C’est un élément dont Paul Williams, concessionnaire en titre de Centaur Subaru, à Calgary, en Alberta, a fait mention dans ses commentaires, ajoutant que tout se résume à assurer une communication cohérente avec votre personnel et à leur rappeler l’objectif final.
« Je constate que, quand le personnel s’engage davantage et fait un suivi auprès de ses clients, il s’implique davantage », a déclaré Paul Williams. « La chose la plus difficile, je pense, en travaillant avec certains membres du personnel, c’est qu’il y a beaucoup d’occasions d’affaires qui arrivent.
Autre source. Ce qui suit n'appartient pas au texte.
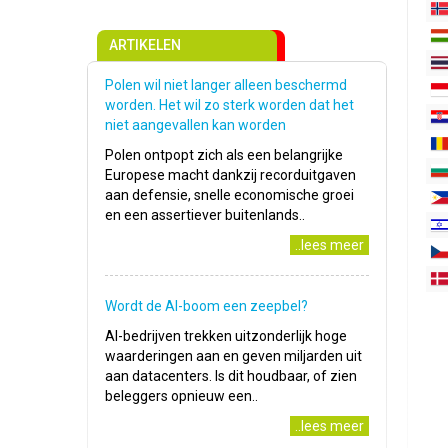
ARTIKELEN
Polen wil niet langer alleen beschermd
worden. Het wil zo sterk worden dat het
niet aangevallen kan worden
Polen ontpopt zich als een belangrijke
Europese macht dankzij recorduitgaven
aan defensie, snelle economische groei
en een assertiever buitenlands..
..lees meer
Wordt de AI-boom een zeepbel?
AI-bedrijven trekken uitzonderlijk hoge
waarderingen aan en geven miljarden uit
aan datacenters. Is dit houdbaar, of zien
beleggers opnieuw een..
..lees meer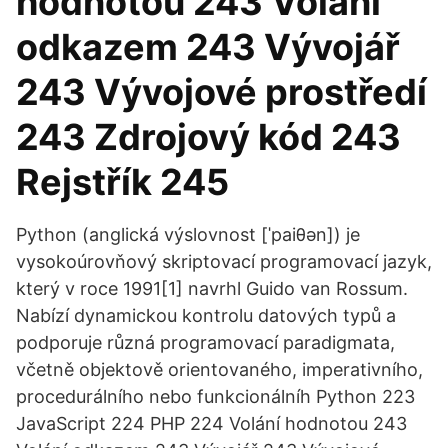
hodnotou 243 Volání
odkazem 243 Vývojář
243 Vývojové prostředí
243 Zdrojový kód 243
Rejstřík 245
Python (anglická výslovnost [ˈpaiθən]) je
vysokoúrovňový skriptovací programovací jazyk,
který v roce 1991[1] navrhl Guido van Rossum.
Nabízí dynamickou kontrolu datových typů a
podporuje různá programovací paradigmata,
včetně objektově orientovaného, imperativního,
procedurálního nebo funkcionálníh Python 223
JavaScript 224 PHP 224 Volání hodnotou 243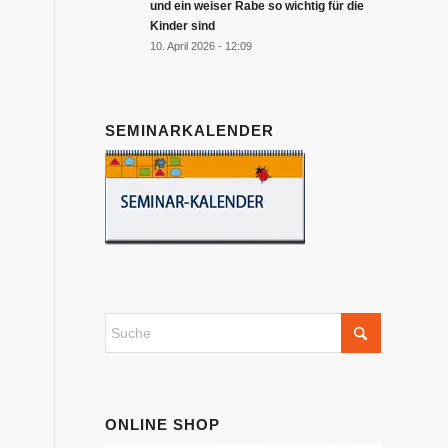
und ein weiser Rabe so wichtig für die
Kinder sind
10. April 2026 - 12:09
SEMINARKALENDER
ONLINE SHOP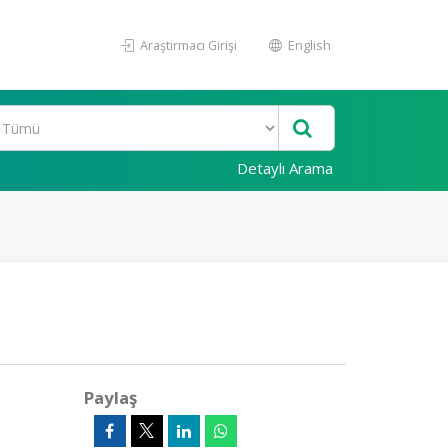
Araştırmacı Girişi
English
Detaylı Arama
Paylaş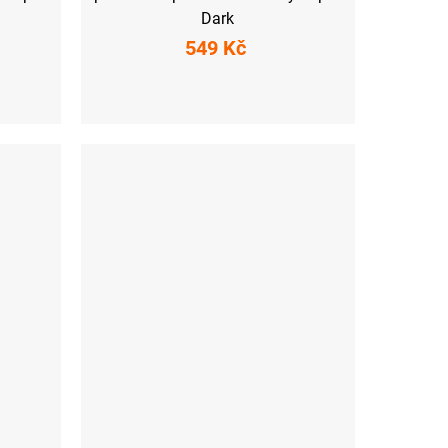
Dark
549 Kč
S
M
L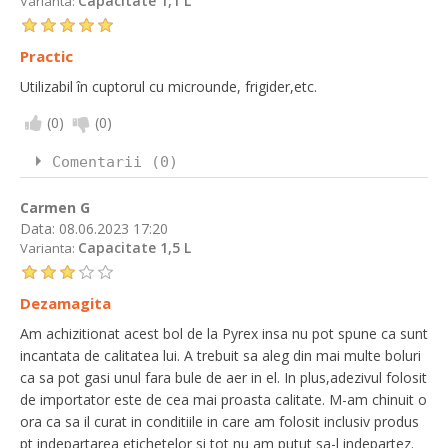
Capacitate 1,1 L
Varianta:
Practic
Utilizabil în cuptorul cu microunde, frigider,etc.
(
0
)
(
0
)
Comentarii (0)
Carmen G
Data:
08.06.2023 17:20
Capacitate 1,5 L
Varianta:
Dezamagita
Am achizitionat acest bol de la Pyrex insa nu pot spune ca sunt
incantata de calitatea lui. A trebuit sa aleg din mai multe boluri
ca sa pot gasi unul fara bule de aer in el. In plus,adezivul folosit
de importator este de cea mai proasta calitate. M-am chinuit o
ora ca sa il curat in conditiile in care am folosit inclusiv produs
pt indepartarea etichetelor si tot nu am putut sa-l indepartez.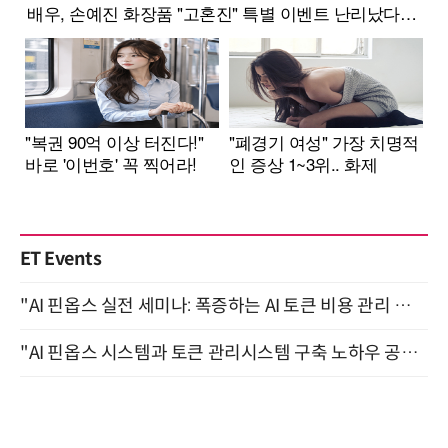
ET Events
"AI 핀옵스 실전 세미나: 폭증하는 AI 토큰 비용 관리 전략" 8월 21일 개최
"AI 핀옵스 시스템과 토큰 관리시스템 구축 노하우 공개" 잠실 한국광고문화회관 2층 대회의실 (8/21)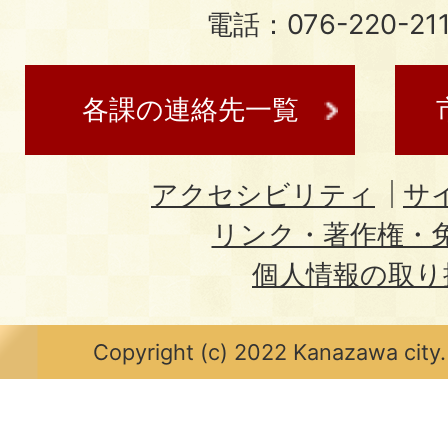
電話：076-220-21
各課の連絡先一覧
アクセシビリティ
サ
リンク・著作権・
個人情報の取り
Copyright (c) 2022 Kanazawa city.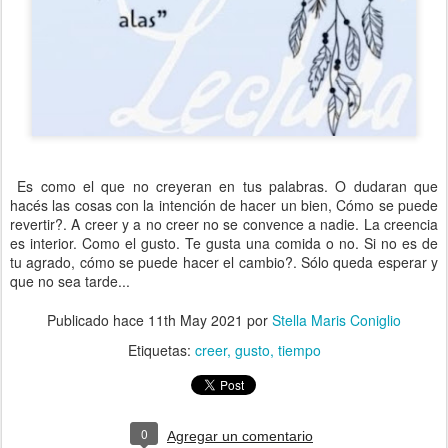
Es como el que no creyeran en tus palabras. O dudaran que
hacés las cosas con la intención de hacer un bien, Cómo se puede
revertir?. A creer y a no creer no se convence a nadie. La creencia
es interior. Como el gusto. Te gusta una comida o no. Si no es de
tu agrado, cómo se puede hacer el cambio?. Sólo queda esperar y
que no sea tarde...
Publicado hace
11th May 2021
por
Stella Maris Coniglio
Etiquetas:
creer
gusto
tiempo
0
Agregar un comentario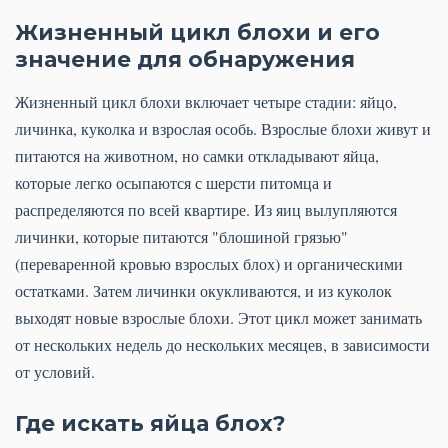
Жизненный цикл блохи и его
значение для обнаружения
Жизненный цикл блохи включает четыре стадии: яйцо,
личинка, куколка и взрослая особь. Взрослые блохи живут и
питаются на животном, но самки откладывают яйца,
которые легко осыпаются с шерсти питомца и
распределяются по всей квартире. Из яиц вылупляются
личинки, которые питаются "блошиной грязью"
(переваренной кровью взрослых блох) и органическими
остатками. Затем личинки окукливаются, и из куколок
выходят новые взрослые блохи. Этот цикл может занимать
от нескольких недель до нескольких месяцев, в зависимости
от условий.
Где искать яйца блох?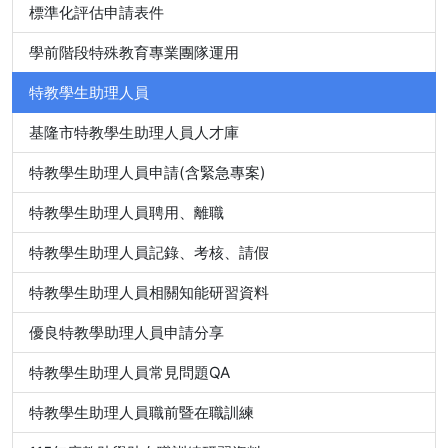
標準化評估申請表件
學前階段特殊教育專業團隊運用
特教學生助理人員
基隆市特教學生助理人員人才庫
特教學生助理人員申請(含緊急專案)
特教學生助理人員聘用、離職
特教學生助理人員記錄、考核、請假
特教學生助理人員相關知能研習資料
優良特教學助理人員申請分享
特教學生助理人員常見問題QA
特教學生助理人員職前暨在職訓練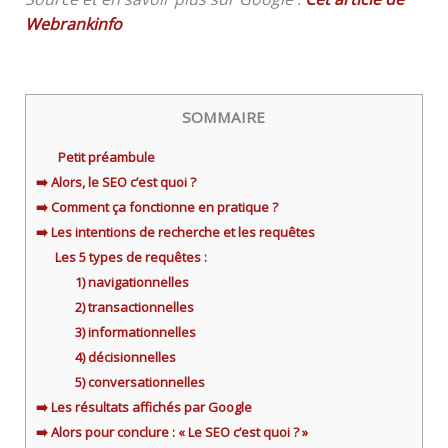
Webrankinfo
SOMMAIRE
Petit préambule
➡️ Alors, le SEO c’est quoi ?
➡️ Comment ça fonctionne en pratique ?
➡️ Les intentions de recherche et les requêtes
Les 5 types de requêtes :
1) navigationnelles
2) transactionnelles
3) informationnelles
4) décisionnelles
5) conversationnelles
➡️ Les résultats affichés par Google
➡️ Alors pour conclure : « Le SEO c’est quoi ? »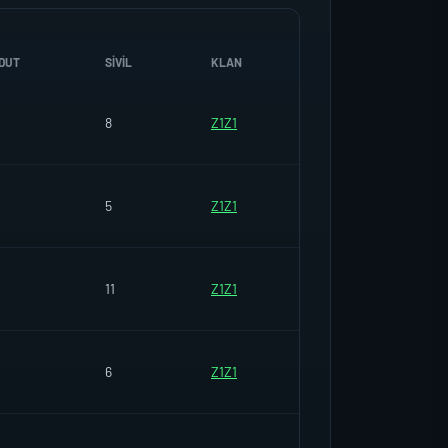
DUT
SIVIL
KLAN
8
Z1Z1
5
Z1Z1
11
Z1Z1
6
Z1Z1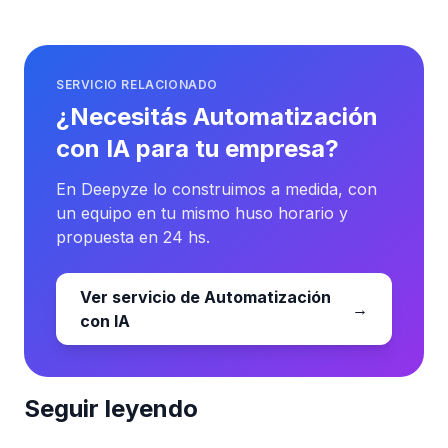
SERVICIO RELACIONADO
¿Necesitás Automatización
con IA para tu empresa?
En Deepyze lo construimos a medida, con
un equipo en tu mismo huso horario y
propuesta en 24 hs.
Ver servicio de Automatización
→
con IA
Seguir leyendo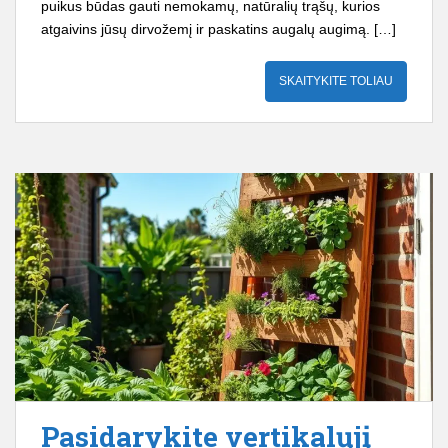
puikus būdas gauti nemokamų, natūralių trąšų, kurios
atgaivins jūsų dirvožemį ir paskatins augalų augimą. […]
SKAITYKITE TOLIAU
Pasidarykite vertikalųjį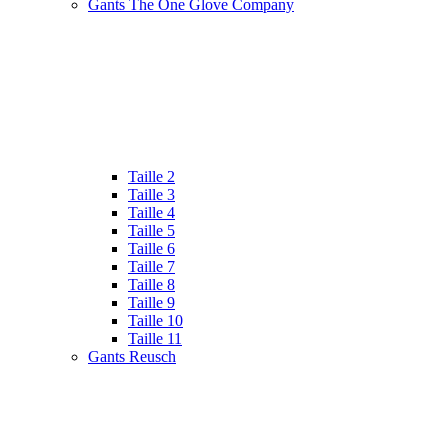
Gants The One Glove Company
Taille 2
Taille 3
Taille 4
Taille 5
Taille 6
Taille 7
Taille 8
Taille 9
Taille 10
Taille 11
Gants Reusch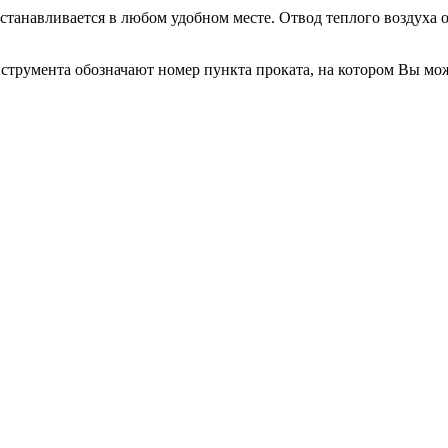
танавливается в любом удобном месте. Отвод теплого воздуха 
трумента обозначают номер пункта проката, на котором Вы мо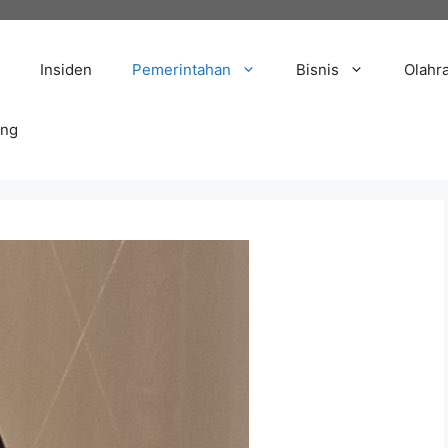
Insiden
Pemerintahan
Bisnis
Olahr
ang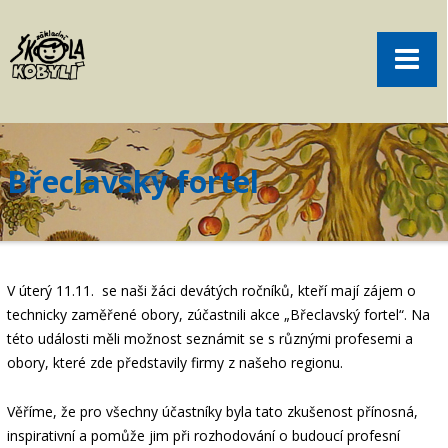
Pro rodiče
Menu
Aktuality
O škole
Sport
Břeclavský fortel
Volný čas
Kontakt
Akce
V úterý 11.11. se naši žáci devátých ročníků, kteří mají zájem o
žákovská knížka
technicky zaměřené obory, zúčastnili akce
„Břeclavský fortel“
. Na
této události měli možnost seznámit se s různými profesemi a
objednání obědů
obory, které zde představily firmy z našeho regionu.
Věříme, že pro všechny účastníky byla tato zkušenost přínosná,
inspirativní a pomůže jim při rozhodování o budoucí profesní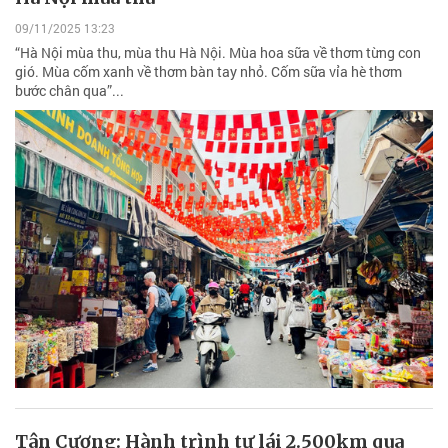
09/11/2025 13:23
“Hà Nội mùa thu, mùa thu Hà Nội. Mùa hoa sữa về thơm từng con
gió. Mùa cốm xanh về thơm bàn tay nhỏ. Cốm sữa vỉa hè thơm
bước chân qua”...
Tân Cương: Hành trình tự lái 2.500km qua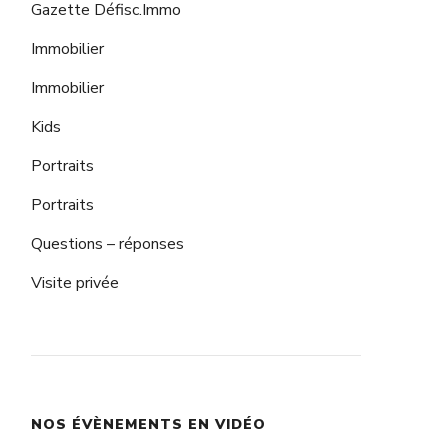
Gazette Défisc.Immo
Immobilier
Immobilier
Kids
Portraits
Portraits
Questions – réponses
Visite privée
NOS ÉVÈNEMENTS EN VIDÉO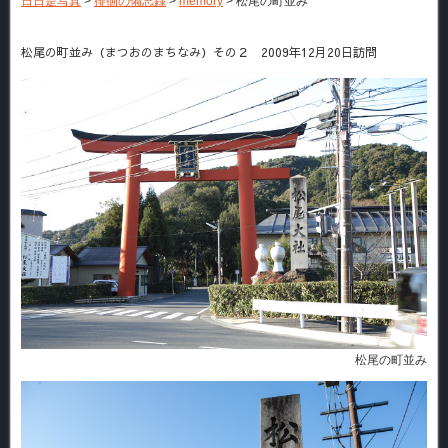
日日是写真
>
徘徊の備忘録
>
memory
>
松尾の町並み
松尾の町並み（まつおのまちなみ）その２ 2009年12月20日訪問
松尾の町並み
Et quand je dis beaucoup d’occasions d’affaires, je dis aussi beaucoup d’appels téléphoniques. »
Il a dit qu’il y a beaucoup de consommateurs à la recherche d’un véhicule et que les employés des concessions doivent les éduquer sur la situation actuelle. Ils doivent leur faire savoir qu’ils seront ajoutés à la liste de commandes de véhicules, sans leur donner l’impression qu’ils ne sont qu’un simple numéro ou une affaire à conclure.
Williams a appelé cela une façon différente de faire des affaires, ce qui signifie moins de gratification instantanée pour le vendeur du véhicule, mais des bénéfices élevés par vente. Cependant, bien qu’il soit agréable d’avoir un profit brut aujourd’hui, lorsque le pendule bascule dans l’autre sens — soit des constructeurs qui envoient trop de véhicules à la fois, la situation peut ne pas être meilleure.
Mais pour l’instant et pour les six prochains mois, M. Williams a déclaré que les concessionnaires devront continuer à surveiller la situation, de la pénurie de semi-conducteurs aux problèmes de fabrication de pièces, en passant par les variants COVID et les restrictions connexes, et les défis imprévus comme les inondations survenues en Colombie-Britannique en 2021.
« Je ne pense pas que vous vouliez faire un plan pour les six prochains mois. Je pense vraiment que c’est une situation fluide », a déclaré M. Williams. « Les concessionnaires ont toujours été doués pour survivre et s’adapter à ces divers changements économiques. Je ne suis pas certains de ce qui se passera au cours des six prochains mois. »
Affaires automobiles continuera de surveiller la situation à mesure qu’elle progresse et de communiquer avec les concessionnaires pour discuter des méthodes utilisées pour traverser cette période sans précédent.